[Study material Boundary: Start]
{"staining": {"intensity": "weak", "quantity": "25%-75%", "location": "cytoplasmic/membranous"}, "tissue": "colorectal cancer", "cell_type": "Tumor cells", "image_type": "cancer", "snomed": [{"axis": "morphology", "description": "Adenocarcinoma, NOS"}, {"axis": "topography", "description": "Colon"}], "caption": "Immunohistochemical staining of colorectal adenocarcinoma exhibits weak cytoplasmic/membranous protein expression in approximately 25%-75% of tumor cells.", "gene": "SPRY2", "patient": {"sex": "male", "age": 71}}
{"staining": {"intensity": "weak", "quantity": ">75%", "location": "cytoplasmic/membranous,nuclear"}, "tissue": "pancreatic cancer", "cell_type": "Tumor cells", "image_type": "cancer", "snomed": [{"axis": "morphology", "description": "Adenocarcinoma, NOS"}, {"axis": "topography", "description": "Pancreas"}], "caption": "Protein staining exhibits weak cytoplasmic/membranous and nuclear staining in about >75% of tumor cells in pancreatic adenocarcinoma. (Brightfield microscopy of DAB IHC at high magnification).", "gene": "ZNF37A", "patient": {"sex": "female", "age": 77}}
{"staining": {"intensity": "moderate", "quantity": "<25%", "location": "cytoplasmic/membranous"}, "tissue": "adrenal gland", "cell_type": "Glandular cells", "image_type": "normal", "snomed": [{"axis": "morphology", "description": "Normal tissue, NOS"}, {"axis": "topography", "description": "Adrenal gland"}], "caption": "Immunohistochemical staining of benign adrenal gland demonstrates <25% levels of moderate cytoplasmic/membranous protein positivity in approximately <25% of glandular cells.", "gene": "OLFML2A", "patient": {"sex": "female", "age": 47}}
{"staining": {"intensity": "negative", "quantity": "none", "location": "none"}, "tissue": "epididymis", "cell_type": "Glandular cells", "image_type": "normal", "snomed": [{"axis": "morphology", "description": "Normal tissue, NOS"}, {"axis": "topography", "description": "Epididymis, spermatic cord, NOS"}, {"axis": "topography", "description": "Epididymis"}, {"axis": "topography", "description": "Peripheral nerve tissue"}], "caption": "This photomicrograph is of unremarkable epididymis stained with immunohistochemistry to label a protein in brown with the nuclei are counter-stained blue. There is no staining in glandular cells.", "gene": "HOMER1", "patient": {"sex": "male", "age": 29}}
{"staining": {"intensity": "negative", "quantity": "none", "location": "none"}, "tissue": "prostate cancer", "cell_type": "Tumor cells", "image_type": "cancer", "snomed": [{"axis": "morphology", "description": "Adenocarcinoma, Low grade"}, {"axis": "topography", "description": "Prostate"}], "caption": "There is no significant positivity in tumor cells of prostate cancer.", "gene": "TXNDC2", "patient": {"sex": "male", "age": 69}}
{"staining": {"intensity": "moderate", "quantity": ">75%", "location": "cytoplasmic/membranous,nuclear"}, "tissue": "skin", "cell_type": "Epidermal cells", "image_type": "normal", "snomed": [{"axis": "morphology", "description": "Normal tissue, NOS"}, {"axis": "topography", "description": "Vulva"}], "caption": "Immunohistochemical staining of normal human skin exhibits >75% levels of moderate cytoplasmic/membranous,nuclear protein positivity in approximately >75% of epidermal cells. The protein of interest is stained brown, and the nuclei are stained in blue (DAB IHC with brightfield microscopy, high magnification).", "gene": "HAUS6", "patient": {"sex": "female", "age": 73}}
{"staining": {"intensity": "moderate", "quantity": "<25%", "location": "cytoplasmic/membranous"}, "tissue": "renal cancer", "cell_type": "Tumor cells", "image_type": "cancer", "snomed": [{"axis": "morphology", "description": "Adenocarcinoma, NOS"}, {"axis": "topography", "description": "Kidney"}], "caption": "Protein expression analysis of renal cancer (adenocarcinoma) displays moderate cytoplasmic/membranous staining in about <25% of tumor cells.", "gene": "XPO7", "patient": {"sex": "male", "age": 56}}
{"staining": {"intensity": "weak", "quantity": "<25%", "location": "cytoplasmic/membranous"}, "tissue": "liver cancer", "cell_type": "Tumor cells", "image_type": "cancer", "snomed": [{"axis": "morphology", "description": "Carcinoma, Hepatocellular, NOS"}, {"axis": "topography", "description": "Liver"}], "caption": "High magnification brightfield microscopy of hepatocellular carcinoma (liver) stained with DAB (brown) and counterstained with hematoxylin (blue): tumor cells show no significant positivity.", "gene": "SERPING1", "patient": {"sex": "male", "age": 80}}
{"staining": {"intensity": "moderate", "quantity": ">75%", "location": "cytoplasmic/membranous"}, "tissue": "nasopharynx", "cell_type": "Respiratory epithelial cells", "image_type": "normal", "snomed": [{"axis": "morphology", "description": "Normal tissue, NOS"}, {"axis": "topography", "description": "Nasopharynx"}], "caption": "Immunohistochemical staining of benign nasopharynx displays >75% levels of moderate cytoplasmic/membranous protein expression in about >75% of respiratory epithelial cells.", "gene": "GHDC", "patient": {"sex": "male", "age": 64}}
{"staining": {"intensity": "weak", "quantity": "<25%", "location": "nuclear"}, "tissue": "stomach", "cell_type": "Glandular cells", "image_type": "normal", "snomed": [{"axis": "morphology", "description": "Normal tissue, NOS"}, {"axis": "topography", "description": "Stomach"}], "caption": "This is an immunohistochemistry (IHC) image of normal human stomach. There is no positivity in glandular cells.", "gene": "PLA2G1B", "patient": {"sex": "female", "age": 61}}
[Study material Boundary: End]
[Directions]
Send back every entry precisely as given.

[Output]
{"staining": {"intensity": "weak", "quantity": "25%-75%", "location": "cytoplasmic/membranous"}, "tissue": "colorectal cancer", "cell_type": "Tumor cells", "image_type": "cancer", "snomed": [{"axis": "morphology", "description": "Adenocarcinoma, NOS"}, {"axis": "topography", "description": "Colon"}], "caption": "Immunohistochemical staining of colorectal adenocarcinoma exhibits weak cytoplasmic/membranous protein expression in approximately 25%-75% of tumor cells.", "gene": "SPRY2", "patient": {"sex": "male", "age": 71}}
{"staining": {"intensity": "weak", "quantity": ">75%", "location": "cytoplasmic/membranous,nuclear"}, "tissue": "pancreatic cancer", "cell_type": "Tumor cells", "image_type": "cancer", "snomed": [{"axis": "morphology", "description": "Adenocarcinoma, NOS"}, {"axis": "topography", "description": "Pancreas"}], "caption": "Protein staining exhibits weak cytoplasmic/membranous and nuclear staining in about >75% of tumor cells in pancreatic adenocarcinoma. (Brightfield microscopy of DAB IHC at high magnification).", "gene": "ZNF37A", "patient": {"sex": "female", "age": 77}}
{"staining": {"intensity": "moderate", "quantity": "<25%", "location": "cytoplasmic/membranous"}, "tissue": "adrenal gland", "cell_type": "Glandular cells", "image_type": "normal", "snomed": [{"axis": "morphology", "description": "Normal tissue, NOS"}, {"axis": "topography", "description": "Adrenal gland"}], "caption": "Immunohistochemical staining of benign adrenal gland demonstrates <25% levels of moderate cytoplasmic/membranous protein positivity in approximately <25% of glandular cells.", "gene": "OLFML2A", "patient": {"sex": "female", "age": 47}}
{"staining": {"intensity": "negative", "quantity": "none", "location": "none"}, "tissue": "epididymis", "cell_type": "Glandular cells", "image_type": "normal", "snomed": [{"axis": "morphology", "description": "Normal tissue, NOS"}, {"axis": "topography", "description": "Epididymis, spermatic cord, NOS"}, {"axis": "topography", "description": "Epididymis"}, {"axis": "topography", "description": "Peripheral nerve tissue"}], "caption": "This photomicrograph is of unremarkable epididymis stained with immunohistochemistry to label a protein in brown with the nuclei are counter-stained blue. There is no staining in glandular cells.", "gene": "HOMER1", "patient": {"sex": "male", "age": 29}}
{"staining": {"intensity": "negative", "quantity": "none", "location": "none"}, "tissue": "prostate cancer", "cell_type": "Tumor cells", "image_type": "cancer", "snomed": [{"axis": "morphology", "description": "Adenocarcinoma, Low grade"}, {"axis": "topography", "description": "Prostate"}], "caption": "There is no significant positivity in tumor cells of prostate cancer.", "gene": "TXNDC2", "patient": {"sex": "male", "age": 69}}
{"staining": {"intensity": "moderate", "quantity": ">75%", "location": "cytoplasmic/membranous,nuclear"}, "tissue": "skin", "cell_type": "Epidermal cells", "image_type": "normal", "snomed": [{"axis": "morphology", "description": "Normal tissue, NOS"}, {"axis": "topography", "description": "Vulva"}], "caption": "Immunohistochemical staining of normal human skin exhibits >75% levels of moderate cytoplasmic/membranous,nuclear protein positivity in approximately >75% of epidermal cells. The protein of interest is stained brown, and the nuclei are stained in blue (DAB IHC with brightfield microscopy, high magnification).", "gene": "HAUS6", "patient": {"sex": "female", "age": 73}}
{"staining": {"intensity": "moderate", "quantity": "<25%", "location": "cytoplasmic/membranous"}, "tissue": "renal cancer", "cell_type": "Tumor cells", "image_type": "cancer", "snomed": [{"axis": "morphology", "description": "Adenocarcinoma, NOS"}, {"axis": "topography", "description": "Kidney"}], "caption": "Protein expression analysis of renal cancer (adenocarcinoma) displays moderate cytoplasmic/membranous staining in about <25% of tumor cells.", "gene": "XPO7", "patient": {"sex": "male", "age": 56}}
{"staining": {"intensity": "weak", "quantity": "<25%", "location": "cytoplasmic/membranous"}, "tissue": "liver cancer", "cell_type": "Tumor cells", "image_type": "cancer", "snomed": [{"axis": "morphology", "description": "Carcinoma, Hepatocellular, NOS"}, {"axis": "topography", "description": "Liver"}], "caption": "High magnification brightfield microscopy of hepatocellular carcinoma (liver) stained with DAB (brown) and counterstained with hematoxylin (blue): tumor cells show no significant positivity.", "gene": "SERPING1", "patient": {"sex": "male", "age": 80}}
{"staining": {"intensity": "moderate", "quantity": ">75%", "location": "cytoplasmic/membranous"}, "tissue": "nasopharynx", "cell_type": "Respiratory epithelial cells", "image_type": "normal", "snomed": [{"axis": "morphology", "description": "Normal tissue, NOS"}, {"axis": "topography", "description": "Nasopharynx"}], "caption": "Immunohistochemical staining of benign nasopharynx displays >75% levels of moderate cytoplasmic/membranous protein expression in about >75% of respiratory epithelial cells.", "gene": "GHDC", "patient": {"sex": "male", "age": 64}}
{"staining": {"intensity": "weak", "quantity": "<25%", "location": "nuclear"}, "tissue": "stomach", "cell_type": "Glandular cells", "image_type": "normal", "snomed": [{"axis": "morphology", "description": "Normal tissue, NOS"}, {"axis": "topography", "description": "Stomach"}], "caption": "This is an immunohistochemistry (IHC) image of normal human stomach. There is no positivity in glandular cells.", "gene": "PLA2G1B", "patient": {"sex": "female", "age": 61}}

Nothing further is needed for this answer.